À la même période l’on transforme, pour les séances d’initiation au ski, les prés pâture de la Vormaine, en arrière du village, en champs de ski. Peu pentus, dénués de reliefs et toujours bien enneigés, on y installe des « tire-fesses », l’idéal pour les adultes débutants et les « Piou-Piou » de l’école de ski.
Les avalanches
Il paraît impossible de parler du village du Tour sans rappeler les nombreuses avalanches dont ses habitants ont été victimes : 10 mars 1931, 19 février 1960, 5 avril 1962 et enfin, 2 février 1978 où la coulée meurtrière qui s’est déclenchée aux Posettes va suivre le couloir des Nantets et frapper le village du Tour, détruisant un chalet, en endommageant un autre et occasionnant la mort de cinq personnes. Le four banal à l’entrée du village est lézardé et plusieurs voitures en stationnement subissent des dégâts considérables, soulevées par la force du souffle (« cui ») et projetées au loin, comme renversées par un très fort séisme.
« Aujourd’hui, on a bien du mal à imaginer ce qu’enduraient les gens dans ce haut de vallée aux hivers très enneigés, avec si peu de confort et de ressources pour vivre » écrit Guy Cachat, responsable du déneigement lors de cette avalanche meurtrière du 2 février 1978.
« Ces avalanches sont un vrai traumatisme pour les habitants qui garderont toute leur vie cette nuit de cauchemar dans leur mémoire » relate, à son tour, André Ducroz dans ses mémoires. Ce même jour, le village est cerné de toutes parts par les coulées de neige : une avalanche issue des Combes de l’Arve bouscule la télécabine de Charamillon ; pendant la nuit, une autre, venue du glacier pénètre dans la salle à manger, heureusement déserte du chalet du CAF et détruit au passage les installations du téléski de la Vormaine : câbles, pylônes, chalet de billetterie…
Les 2 et 3 février 1978, il semble aux habitants du Tour que, de tous côtés et sans répit, des avalanches catastrophiques pilonnent leur village !…
Témoignage personnel :
Argentière, 7 heures du matin ce 2 février 1978
À la mairie-annexe, la salle des mariages habituellement déserte s’anime. Les unes après les autres, une dizaine de personnes entrent à grand bruit, qui tapant ses chaussures pour faire tomber les « socons » (sabots de neige), qui interpellant son voisin, qui secouant la neige de son manteau… C’est le rendez-vous de la commission de sécurité où siègent les spécialistes de la vallée : Gilbert Chappaz, conseiller municipal, président de la commission sécurité ; Paul Ravanel, adjoint spécial d’Argentière ; Marcel Blanc, conseiller municipal habitant à Montroc ; Philippe Ancey, maire de Vallorcine, venu à pied en longeant la voie ferrée sous le tunnel des Montets ; Guy Cachat, mandaté par la commune pour le déneigement ; Robert Petit-Prestoud, commandant du centre de secours ; le responsable de la Direction Départementale de l’Equipement en poste à Chamonix…

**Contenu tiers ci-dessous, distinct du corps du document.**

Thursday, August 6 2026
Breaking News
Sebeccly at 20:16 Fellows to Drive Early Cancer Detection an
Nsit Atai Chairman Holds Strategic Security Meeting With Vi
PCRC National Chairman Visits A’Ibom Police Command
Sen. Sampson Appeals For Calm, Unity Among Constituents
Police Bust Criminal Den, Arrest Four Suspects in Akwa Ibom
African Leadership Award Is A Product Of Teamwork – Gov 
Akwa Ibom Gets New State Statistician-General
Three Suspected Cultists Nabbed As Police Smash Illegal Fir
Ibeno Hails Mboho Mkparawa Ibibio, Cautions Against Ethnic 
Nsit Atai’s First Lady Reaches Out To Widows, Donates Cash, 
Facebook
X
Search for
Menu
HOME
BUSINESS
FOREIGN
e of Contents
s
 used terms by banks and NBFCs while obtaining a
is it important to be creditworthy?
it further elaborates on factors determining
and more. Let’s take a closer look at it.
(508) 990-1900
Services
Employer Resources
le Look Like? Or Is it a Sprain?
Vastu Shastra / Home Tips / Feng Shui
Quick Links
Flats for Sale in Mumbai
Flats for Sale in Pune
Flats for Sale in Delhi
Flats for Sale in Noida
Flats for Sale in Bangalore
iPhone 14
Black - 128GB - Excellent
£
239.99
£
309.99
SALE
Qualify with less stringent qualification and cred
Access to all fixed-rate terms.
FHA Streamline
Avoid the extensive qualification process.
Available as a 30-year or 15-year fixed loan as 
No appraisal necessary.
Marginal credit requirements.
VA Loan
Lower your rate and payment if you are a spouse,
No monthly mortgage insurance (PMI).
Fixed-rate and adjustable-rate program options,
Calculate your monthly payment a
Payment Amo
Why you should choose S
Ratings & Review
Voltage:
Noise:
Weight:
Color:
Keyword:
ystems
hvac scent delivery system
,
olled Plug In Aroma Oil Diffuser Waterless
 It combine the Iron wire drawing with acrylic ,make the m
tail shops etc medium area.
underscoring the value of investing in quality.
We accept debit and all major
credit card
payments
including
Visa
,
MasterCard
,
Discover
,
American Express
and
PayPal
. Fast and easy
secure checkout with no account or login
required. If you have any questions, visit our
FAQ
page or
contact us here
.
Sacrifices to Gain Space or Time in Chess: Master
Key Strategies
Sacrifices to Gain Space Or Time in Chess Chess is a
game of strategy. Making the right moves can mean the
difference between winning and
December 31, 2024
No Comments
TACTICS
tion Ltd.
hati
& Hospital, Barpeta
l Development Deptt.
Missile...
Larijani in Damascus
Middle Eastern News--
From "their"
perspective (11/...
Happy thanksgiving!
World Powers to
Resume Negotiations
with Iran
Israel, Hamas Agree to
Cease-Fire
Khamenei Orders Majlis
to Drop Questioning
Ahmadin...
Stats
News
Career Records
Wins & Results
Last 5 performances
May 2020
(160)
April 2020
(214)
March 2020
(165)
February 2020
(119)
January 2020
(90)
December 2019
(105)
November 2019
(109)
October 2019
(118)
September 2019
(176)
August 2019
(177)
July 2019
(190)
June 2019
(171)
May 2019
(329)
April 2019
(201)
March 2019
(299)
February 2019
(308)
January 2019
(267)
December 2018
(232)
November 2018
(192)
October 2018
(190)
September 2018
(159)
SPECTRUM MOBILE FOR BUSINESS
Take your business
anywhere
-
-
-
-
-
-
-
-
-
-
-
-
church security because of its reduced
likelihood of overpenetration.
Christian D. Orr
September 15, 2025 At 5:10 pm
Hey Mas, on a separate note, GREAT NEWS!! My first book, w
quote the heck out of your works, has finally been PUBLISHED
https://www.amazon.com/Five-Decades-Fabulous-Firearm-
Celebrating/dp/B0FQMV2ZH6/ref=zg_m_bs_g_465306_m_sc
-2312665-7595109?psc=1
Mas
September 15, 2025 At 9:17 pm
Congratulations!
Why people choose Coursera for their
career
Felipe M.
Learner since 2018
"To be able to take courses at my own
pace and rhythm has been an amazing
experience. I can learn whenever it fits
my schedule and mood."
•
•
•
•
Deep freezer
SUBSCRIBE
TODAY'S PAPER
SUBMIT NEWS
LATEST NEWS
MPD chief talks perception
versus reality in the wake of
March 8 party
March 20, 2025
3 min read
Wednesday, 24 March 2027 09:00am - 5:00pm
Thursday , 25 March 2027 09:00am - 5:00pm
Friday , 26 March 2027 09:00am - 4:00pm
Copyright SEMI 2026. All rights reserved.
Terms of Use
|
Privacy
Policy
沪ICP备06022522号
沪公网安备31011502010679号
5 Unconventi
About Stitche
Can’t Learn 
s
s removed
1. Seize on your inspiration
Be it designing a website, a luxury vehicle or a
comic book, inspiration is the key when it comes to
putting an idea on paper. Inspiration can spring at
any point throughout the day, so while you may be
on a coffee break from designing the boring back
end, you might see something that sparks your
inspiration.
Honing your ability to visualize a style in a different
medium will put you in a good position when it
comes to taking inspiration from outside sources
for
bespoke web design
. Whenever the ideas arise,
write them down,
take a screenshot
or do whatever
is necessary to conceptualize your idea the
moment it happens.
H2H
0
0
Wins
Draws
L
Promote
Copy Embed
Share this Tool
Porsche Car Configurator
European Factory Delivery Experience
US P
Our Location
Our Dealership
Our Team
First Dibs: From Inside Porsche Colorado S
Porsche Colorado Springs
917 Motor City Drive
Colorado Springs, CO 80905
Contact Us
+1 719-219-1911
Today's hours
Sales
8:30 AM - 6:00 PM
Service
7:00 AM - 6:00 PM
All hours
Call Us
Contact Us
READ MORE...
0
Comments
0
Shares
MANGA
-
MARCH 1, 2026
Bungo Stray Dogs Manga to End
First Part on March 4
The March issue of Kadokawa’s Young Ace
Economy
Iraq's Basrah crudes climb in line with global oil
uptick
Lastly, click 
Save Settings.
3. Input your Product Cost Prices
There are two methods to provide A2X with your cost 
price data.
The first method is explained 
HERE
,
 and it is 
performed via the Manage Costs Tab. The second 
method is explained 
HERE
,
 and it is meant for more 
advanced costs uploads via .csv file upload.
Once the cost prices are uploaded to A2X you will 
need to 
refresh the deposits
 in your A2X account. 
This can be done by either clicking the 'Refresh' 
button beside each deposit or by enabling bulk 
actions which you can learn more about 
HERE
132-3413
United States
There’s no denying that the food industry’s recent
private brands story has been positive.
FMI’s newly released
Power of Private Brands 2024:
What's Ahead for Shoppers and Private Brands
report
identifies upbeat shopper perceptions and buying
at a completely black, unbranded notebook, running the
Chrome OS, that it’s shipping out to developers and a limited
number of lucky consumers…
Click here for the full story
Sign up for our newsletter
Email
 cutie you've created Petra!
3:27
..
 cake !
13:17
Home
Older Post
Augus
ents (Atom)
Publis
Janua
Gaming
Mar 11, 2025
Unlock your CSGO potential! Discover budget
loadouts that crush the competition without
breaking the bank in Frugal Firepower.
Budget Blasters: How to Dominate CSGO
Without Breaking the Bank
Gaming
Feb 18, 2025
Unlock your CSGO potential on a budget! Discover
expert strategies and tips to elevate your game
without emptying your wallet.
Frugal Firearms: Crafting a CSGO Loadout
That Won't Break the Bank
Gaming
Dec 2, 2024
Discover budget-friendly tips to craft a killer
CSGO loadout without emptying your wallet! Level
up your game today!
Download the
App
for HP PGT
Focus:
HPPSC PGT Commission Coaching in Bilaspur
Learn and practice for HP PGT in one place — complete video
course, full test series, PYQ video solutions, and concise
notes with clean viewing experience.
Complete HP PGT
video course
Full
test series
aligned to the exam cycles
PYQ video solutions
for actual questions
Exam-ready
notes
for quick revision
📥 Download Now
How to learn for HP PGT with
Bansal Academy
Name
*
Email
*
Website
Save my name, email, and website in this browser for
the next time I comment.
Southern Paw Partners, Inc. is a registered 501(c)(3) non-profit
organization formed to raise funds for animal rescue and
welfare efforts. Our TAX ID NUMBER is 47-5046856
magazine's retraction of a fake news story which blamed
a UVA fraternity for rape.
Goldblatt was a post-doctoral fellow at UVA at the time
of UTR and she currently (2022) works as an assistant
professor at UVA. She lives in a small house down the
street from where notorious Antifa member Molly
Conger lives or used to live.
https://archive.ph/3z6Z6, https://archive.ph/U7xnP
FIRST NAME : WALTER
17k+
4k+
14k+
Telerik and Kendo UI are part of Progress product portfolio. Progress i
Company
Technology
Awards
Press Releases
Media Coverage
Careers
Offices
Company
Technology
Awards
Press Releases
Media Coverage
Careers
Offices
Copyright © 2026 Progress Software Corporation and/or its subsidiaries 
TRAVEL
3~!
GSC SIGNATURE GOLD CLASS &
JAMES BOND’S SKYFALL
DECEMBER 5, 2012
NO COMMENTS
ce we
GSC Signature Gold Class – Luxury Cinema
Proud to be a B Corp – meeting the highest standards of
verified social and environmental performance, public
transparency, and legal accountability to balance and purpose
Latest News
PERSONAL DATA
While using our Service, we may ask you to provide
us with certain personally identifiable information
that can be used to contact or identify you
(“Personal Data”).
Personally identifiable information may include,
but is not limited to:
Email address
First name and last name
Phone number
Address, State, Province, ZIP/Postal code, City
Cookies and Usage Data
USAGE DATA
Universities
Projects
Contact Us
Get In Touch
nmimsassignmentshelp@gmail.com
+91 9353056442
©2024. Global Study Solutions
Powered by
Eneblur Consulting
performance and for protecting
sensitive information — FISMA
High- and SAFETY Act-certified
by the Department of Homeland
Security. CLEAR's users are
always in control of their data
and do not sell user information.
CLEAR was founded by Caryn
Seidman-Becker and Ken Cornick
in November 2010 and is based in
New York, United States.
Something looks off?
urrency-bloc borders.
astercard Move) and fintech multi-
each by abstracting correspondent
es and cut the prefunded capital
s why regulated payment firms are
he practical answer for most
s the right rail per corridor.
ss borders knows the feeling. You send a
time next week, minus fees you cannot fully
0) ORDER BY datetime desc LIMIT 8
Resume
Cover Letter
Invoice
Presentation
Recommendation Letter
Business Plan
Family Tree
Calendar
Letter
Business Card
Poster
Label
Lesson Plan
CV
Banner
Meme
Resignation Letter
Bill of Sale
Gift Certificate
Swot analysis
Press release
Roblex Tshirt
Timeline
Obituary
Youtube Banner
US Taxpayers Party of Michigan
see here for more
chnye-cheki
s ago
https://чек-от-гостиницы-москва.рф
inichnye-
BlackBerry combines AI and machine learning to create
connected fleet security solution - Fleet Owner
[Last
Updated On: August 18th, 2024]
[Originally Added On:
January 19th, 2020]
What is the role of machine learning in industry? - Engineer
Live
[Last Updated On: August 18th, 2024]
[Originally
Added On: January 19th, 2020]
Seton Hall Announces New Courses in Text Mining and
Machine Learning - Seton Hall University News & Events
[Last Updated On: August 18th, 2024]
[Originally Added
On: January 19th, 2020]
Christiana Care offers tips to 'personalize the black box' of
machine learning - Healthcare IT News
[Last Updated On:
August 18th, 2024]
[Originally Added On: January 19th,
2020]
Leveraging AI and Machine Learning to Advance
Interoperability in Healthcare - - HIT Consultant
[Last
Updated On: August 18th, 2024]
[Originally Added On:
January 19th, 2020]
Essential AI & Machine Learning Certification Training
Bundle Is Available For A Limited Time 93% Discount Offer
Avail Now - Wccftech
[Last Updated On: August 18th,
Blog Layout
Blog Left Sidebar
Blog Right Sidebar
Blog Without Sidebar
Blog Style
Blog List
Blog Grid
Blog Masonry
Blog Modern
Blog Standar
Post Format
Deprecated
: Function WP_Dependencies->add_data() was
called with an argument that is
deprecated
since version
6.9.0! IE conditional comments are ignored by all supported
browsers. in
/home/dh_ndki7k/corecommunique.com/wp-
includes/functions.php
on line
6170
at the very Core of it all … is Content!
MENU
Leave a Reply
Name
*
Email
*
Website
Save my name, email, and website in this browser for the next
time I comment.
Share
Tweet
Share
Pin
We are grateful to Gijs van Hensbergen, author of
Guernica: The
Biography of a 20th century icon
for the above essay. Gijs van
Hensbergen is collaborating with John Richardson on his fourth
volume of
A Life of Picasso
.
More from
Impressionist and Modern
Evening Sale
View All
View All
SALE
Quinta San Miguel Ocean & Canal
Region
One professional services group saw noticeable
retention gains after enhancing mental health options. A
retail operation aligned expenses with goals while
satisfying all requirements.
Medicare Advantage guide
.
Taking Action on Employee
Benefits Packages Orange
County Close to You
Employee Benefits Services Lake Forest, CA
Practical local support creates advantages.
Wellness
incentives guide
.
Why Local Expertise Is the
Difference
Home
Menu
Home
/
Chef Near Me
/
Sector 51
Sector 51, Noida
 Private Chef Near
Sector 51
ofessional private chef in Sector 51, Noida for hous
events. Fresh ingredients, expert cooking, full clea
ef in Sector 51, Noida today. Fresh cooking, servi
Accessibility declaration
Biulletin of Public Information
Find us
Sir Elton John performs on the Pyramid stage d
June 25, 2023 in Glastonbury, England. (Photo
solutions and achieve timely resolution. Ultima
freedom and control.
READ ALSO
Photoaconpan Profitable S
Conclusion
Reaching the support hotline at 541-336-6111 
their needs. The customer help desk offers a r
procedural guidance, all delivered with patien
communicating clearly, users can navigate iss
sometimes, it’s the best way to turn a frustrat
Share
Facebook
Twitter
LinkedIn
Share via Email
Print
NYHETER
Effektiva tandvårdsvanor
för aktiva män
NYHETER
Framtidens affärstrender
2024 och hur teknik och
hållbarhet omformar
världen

L’heure n’est pas aux palabres et la réunion sera courte, efficace. Les informations collectées par les uns et les autres sont rapidement échangées, on fait le point : l’épaisseur de la couche de neige, la présence de vent en altitude, la qualité des cristaux, l’humidité de l’air… Tous les critères sont exposés, discutés et rapidement analysés pour décider de la fermeture des routes exposées aux risques d’avalanches : le col des Montets, la Fis, les Biens, la Verte, les Nants, le Betty, le tunnel, les Gaillands… D’ores et déjà sont prévus des convois pour le passage des voitures au niveau de « la Verte » afin que toutes les personnes souhaitant rentrer à domicile puissent le faire en toute sécurité. Pourtant, malgré ces précautions, l’avalanche se précipite vers onze heures du matin, coupe la route sur une longueur de cent cinquante mètres et ensevelit quatre touristes en vacances au Lavancher.